For those interested in FIRE (Financial Independence / Retire Early) you will likely be familiar with the 4% Safe Withdrawal Rate. As part of my net worth spreadsheet and FIRE Tracker, I calculate how much income I would be able to produce on a monthly basis if I stopped working that month.
I’ve seen some people track this slightly differently as a percentage towards their Financial Independence goal.
Ultimately, it is quite similar, but I’ve opted to track it this way as our FIRE, or fatFIRE, goal has some flexibility depending on how luxurious we may want to be.
Last year we had a goal to increase our SWR Income by 30% and similar to our net worth we were up to a 32.25% increase by September. Over the last quarter, we saw that decline to a 17.98% increase by the time the year ended. I’ve decided to keep this goal steady at 30% for the new year and give it another shot.
For those that read through the detail, thank you for taking the time–and for those that only read the Cliff Notes summary, you don’t know what you missed! 😉
When I set my goals for 2018, I was shooting in the dark a little as I didn’t have much of any experience with dividend growth investing and was building a new portfolio. I’ve now done a bit more analysis of what I believe is possible–and then I’ve pushed it a little farther in most cases–and am hopeful that these goals are reflective of that.
I’m shooting for a combined total of $32,500 across all accounts, including my note above about retirement distributions.

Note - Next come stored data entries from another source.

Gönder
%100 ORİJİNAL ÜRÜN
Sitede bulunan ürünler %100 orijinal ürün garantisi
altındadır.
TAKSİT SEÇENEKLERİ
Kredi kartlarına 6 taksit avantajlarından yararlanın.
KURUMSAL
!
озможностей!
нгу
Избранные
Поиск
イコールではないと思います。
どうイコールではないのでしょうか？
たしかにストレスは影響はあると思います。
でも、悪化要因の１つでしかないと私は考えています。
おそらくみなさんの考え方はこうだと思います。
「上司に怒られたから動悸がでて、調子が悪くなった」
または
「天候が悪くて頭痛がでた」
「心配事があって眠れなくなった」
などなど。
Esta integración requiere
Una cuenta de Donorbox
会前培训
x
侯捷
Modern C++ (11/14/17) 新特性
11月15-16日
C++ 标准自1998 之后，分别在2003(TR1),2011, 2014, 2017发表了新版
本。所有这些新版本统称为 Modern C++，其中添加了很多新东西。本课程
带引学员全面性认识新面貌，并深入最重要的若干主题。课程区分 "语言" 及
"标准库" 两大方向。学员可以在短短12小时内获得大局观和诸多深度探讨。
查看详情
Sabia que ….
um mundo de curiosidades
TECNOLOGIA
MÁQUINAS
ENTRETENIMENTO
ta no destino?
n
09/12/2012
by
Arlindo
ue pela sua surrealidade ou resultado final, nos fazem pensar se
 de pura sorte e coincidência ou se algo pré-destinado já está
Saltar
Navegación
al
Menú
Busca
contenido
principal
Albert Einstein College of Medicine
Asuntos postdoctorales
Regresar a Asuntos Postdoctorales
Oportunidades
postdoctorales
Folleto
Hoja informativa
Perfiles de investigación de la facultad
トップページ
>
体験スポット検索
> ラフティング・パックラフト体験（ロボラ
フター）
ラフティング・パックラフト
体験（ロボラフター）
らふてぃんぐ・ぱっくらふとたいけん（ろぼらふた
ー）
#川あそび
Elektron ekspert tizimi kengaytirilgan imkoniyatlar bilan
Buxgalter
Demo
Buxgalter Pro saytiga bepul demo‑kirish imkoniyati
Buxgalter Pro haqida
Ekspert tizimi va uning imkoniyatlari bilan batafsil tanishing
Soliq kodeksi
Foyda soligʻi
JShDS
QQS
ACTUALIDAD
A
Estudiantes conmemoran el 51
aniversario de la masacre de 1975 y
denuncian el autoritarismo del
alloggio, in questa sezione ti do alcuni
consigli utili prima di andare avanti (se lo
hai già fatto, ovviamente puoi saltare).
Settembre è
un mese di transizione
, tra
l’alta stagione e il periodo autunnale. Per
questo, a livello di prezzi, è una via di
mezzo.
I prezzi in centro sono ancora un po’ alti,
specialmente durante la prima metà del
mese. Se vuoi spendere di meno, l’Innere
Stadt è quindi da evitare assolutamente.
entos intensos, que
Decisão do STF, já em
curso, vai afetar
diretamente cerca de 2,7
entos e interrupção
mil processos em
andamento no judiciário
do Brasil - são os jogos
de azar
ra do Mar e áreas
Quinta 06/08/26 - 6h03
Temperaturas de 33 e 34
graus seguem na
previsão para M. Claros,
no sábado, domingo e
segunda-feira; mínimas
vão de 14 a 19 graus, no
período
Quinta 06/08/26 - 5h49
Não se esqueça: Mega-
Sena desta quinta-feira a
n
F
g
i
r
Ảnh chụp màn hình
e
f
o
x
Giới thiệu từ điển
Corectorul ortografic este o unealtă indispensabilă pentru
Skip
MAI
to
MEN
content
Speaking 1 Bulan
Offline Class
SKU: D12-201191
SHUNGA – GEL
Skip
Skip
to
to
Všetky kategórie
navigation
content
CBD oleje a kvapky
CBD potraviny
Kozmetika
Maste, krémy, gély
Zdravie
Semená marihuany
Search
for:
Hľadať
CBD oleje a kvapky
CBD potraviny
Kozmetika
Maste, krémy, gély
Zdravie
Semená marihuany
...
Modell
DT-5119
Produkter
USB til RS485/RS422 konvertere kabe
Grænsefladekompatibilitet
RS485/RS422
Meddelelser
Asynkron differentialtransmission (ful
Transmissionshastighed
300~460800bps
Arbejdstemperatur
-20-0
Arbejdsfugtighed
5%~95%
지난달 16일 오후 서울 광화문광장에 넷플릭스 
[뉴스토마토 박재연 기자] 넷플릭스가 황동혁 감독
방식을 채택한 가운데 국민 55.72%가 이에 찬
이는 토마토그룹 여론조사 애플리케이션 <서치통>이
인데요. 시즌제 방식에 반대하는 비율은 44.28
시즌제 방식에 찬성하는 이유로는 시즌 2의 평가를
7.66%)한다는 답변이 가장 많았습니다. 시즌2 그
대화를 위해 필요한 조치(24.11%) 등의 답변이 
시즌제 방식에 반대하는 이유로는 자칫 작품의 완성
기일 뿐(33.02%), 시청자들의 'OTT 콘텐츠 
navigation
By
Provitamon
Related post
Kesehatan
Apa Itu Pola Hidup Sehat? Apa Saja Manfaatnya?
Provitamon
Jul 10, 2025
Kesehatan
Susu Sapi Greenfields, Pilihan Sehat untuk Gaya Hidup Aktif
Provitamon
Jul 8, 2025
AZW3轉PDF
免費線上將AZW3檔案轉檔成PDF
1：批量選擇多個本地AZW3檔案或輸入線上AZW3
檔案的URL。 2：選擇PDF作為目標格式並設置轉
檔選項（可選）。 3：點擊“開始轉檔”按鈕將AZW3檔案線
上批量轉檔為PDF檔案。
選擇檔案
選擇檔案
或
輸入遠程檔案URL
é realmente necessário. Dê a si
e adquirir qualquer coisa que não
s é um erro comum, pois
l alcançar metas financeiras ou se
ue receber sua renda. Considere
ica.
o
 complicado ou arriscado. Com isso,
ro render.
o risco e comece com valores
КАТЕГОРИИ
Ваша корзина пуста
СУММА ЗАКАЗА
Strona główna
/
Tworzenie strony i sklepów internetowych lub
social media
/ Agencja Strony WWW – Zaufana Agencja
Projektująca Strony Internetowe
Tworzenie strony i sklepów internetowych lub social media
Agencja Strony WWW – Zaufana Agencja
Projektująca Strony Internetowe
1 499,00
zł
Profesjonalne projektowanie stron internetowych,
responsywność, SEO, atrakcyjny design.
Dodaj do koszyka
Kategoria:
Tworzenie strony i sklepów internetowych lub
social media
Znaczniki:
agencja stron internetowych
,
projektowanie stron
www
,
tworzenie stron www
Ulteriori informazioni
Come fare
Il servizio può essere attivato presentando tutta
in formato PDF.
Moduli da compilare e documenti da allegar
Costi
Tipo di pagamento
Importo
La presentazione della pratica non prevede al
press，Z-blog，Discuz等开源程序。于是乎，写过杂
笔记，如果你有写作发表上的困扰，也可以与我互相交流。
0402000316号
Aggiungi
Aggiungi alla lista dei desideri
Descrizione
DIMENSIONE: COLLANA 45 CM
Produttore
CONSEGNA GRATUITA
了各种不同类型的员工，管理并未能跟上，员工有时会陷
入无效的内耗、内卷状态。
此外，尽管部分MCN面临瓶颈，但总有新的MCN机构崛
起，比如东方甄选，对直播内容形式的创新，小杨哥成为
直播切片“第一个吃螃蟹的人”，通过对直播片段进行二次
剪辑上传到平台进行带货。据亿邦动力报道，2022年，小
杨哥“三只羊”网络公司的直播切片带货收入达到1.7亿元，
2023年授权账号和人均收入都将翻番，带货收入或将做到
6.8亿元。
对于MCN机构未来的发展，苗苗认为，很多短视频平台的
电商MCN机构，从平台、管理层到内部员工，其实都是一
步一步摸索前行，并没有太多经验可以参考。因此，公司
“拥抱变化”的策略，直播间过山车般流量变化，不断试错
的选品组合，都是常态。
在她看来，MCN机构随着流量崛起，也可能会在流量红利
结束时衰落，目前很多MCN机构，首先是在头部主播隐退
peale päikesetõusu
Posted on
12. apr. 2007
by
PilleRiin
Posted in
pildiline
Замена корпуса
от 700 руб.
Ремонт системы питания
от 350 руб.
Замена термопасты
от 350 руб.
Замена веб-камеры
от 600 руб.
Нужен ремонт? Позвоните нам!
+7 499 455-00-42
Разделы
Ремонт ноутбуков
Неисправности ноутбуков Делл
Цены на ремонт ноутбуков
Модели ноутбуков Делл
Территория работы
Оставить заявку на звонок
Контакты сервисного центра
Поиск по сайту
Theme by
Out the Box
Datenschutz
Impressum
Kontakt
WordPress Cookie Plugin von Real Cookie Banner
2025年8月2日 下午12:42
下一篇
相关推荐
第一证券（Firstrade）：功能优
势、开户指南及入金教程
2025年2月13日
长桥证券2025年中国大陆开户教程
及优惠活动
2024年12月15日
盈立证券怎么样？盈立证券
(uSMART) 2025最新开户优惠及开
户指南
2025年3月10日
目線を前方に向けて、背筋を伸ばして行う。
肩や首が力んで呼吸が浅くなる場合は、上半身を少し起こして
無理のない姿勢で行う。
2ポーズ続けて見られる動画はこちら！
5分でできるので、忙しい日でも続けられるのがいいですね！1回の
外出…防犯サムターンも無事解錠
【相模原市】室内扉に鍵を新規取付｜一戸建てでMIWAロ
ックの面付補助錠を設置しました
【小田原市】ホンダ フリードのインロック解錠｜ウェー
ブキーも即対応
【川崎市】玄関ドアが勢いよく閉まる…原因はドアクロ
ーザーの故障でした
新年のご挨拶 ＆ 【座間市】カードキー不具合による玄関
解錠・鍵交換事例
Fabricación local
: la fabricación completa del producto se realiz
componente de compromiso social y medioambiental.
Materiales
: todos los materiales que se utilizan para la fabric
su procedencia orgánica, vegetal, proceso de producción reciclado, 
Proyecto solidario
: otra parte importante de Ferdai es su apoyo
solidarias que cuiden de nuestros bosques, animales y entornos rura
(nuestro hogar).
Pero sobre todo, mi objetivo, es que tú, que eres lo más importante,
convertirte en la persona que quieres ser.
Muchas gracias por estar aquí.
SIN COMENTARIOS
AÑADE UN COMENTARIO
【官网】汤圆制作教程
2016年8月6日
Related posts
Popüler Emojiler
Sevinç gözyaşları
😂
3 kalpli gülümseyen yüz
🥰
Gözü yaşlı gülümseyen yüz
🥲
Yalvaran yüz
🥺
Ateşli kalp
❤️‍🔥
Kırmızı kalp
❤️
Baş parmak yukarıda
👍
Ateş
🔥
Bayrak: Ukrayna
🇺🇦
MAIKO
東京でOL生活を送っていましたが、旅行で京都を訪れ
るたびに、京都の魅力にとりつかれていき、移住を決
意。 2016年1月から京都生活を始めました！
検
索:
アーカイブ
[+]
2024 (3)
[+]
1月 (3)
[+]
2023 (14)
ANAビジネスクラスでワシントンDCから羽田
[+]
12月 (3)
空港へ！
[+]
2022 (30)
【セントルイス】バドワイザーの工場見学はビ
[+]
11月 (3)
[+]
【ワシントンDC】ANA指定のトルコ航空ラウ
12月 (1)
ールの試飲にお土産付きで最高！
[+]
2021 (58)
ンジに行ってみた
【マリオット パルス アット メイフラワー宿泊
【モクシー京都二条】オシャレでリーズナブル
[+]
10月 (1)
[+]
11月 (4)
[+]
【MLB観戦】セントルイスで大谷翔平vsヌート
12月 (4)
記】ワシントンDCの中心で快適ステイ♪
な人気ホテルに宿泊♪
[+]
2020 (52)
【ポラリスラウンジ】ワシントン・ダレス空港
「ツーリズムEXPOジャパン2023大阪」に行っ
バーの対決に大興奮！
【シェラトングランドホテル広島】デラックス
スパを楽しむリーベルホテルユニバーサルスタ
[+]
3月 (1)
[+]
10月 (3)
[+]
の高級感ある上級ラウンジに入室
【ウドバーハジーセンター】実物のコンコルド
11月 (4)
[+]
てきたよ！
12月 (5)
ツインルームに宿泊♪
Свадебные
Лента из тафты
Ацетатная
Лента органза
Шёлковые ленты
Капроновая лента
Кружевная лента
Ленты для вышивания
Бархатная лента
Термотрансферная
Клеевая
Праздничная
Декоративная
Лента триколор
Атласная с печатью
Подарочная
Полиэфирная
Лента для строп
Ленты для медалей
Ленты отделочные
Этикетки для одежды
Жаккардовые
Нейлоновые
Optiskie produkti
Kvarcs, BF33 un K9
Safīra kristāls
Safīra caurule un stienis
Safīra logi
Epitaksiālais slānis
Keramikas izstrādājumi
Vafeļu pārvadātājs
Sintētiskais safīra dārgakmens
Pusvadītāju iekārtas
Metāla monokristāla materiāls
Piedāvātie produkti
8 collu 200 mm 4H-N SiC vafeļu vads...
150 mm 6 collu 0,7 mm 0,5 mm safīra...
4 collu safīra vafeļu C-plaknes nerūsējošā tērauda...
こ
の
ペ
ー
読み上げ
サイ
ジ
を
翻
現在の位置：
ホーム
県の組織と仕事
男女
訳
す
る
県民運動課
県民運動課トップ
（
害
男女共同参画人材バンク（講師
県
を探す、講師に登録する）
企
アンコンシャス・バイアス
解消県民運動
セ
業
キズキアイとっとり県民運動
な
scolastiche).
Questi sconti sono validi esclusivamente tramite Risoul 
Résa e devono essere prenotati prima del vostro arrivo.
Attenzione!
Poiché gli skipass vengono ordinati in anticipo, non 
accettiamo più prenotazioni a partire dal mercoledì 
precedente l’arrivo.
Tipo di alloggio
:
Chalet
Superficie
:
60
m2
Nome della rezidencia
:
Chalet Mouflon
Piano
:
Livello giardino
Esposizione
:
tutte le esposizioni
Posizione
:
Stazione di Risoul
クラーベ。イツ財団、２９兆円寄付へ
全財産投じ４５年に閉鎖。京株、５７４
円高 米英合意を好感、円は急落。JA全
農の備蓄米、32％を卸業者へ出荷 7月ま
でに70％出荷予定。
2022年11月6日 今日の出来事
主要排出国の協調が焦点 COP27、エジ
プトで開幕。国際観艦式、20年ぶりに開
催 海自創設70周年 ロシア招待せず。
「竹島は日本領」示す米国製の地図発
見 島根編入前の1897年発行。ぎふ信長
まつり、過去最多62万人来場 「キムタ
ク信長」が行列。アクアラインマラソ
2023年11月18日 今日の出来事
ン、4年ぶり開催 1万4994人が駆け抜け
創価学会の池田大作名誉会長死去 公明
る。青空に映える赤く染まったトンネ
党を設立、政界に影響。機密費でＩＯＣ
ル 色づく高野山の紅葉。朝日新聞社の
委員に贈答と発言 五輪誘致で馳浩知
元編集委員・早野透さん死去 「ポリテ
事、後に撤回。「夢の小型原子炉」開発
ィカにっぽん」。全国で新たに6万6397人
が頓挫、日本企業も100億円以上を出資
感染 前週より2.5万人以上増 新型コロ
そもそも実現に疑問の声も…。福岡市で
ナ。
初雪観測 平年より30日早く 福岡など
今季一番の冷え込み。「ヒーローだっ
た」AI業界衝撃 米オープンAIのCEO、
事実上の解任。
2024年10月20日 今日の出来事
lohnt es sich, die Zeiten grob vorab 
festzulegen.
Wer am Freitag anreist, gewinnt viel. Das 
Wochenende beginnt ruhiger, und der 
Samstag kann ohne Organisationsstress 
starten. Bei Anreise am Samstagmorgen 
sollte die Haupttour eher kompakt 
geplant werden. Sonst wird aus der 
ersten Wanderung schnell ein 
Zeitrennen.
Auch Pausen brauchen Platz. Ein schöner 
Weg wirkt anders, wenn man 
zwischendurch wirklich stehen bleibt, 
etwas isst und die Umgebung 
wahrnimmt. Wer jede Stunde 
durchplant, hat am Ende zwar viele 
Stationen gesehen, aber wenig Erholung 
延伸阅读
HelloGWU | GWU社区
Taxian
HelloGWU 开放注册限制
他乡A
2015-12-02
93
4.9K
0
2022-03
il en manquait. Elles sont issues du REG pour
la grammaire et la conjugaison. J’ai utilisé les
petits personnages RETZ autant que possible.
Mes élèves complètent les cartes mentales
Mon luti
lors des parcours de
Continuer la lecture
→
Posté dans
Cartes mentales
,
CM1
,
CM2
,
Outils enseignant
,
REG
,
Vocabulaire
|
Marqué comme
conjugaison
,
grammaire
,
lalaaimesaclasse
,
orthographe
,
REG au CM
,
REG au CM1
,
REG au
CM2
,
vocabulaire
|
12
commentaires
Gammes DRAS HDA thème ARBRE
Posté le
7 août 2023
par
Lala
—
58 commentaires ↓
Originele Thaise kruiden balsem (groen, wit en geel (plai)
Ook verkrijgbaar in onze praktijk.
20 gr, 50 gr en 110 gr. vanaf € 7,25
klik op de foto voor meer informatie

My main focus though is on the brokerage account as the other accounts have more hoops to jump through to access those funds in early retirement.
But the fact that this time last year I wasn’t even thinking about dividends, and now I am here is pretty damn exciting!
What do you think of these goals?
Let me know if you have any questions or think I fell off my rocker somewhere, and of course I’d love to hear about your goals too!